Kommentar |
Musik und Utopie
Utopisches Denken ist außer Mode gekommen. Dabei enthält gerade die Musik ein enormes utopisches Potential, das vor allem im 19. und 20. Jahrhundert verschiedentlich – im positiven wie negativen Sinne – zur Sprache gebracht wurde. Bereits Francis Bacons Erzählung The New Atlantis (1624) wird detailliert eine Soundkulisse beschrieben, die wie eine Vorwegnahme von Errungenschaften elektronischer bzw. elektroakustischer Musik im 20. und 21. Jahrhundert anmutet. Auch Ferruccio Busonis 1916 in zweiter Auflage erschienener Entwurf einer neuen Ästhetik der Tonkunst beschäftigt sich mit musikalischen Utopien. Doch den Vorschein einer anderen – besseren – Welt erblickten zahlreiche Autor:innen wie z.B. Ernst Bloch oder Theodor W. Adorno auch in bereits existierender Musik vor allem der ›klassischen‹ und ›romantischen‹ Epoche, etwa jener Mozarts, Beethovens oder Schuberts; dabei spielt u.a. die vielzitierte „schöne Stelle“ eine zentrale Rolle. Der Komponist Mathias Spahlinger und der Musikwissenschaftler Hans Heinrich Eggebrecht widmeten eine Folge ihrer Gespräche dem Thema „Musik und Utopie“. Spätestens im 20. Jahrhundert, etwa mit dem Sozialistischen Realismus, wurde Musik umfassend für gesellschaftliche Utopien eingespannt, teilweise bis zum Verlust ihrer Autonomie; die Neue Musik indes steht häufig sowohl innermusikalisch als auch institutionell für ein begrifflich kaum artikulierbares „Anderes“.

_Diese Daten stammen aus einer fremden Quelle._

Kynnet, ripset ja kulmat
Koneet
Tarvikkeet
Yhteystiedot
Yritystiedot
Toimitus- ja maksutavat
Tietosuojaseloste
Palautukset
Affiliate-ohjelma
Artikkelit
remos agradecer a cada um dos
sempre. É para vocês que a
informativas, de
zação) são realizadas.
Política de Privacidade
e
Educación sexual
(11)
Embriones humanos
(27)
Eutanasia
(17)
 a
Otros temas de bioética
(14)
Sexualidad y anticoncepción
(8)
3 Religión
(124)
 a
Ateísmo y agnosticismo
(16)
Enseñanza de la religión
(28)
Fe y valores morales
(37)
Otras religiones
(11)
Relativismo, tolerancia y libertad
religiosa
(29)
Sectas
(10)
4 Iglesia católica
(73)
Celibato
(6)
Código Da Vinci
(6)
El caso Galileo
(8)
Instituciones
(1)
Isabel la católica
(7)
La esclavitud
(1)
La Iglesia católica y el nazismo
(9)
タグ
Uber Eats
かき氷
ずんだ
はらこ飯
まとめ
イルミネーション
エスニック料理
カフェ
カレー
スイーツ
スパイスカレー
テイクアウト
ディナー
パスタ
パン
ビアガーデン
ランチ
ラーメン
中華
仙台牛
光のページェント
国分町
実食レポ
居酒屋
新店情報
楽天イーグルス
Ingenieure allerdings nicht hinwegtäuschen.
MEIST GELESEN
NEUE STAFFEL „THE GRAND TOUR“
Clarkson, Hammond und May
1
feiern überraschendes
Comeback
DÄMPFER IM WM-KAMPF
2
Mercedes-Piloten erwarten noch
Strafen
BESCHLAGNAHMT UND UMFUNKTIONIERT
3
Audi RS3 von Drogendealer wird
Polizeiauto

In dieser Vorlesung wird anhand unterschiedlicher Stichproben und Tiefenbohrungen der Frage nachgegangen, ob und wenn ja, wo und wie Musik in Geschichte und Gegenwart Utopie(n) auszuprägen und zu artikulieren vermag. Dabei werden auch Fragen der Musikhistoriographie berührt: Wie lässt sich eine „vergangene Zukunft“ erzählen?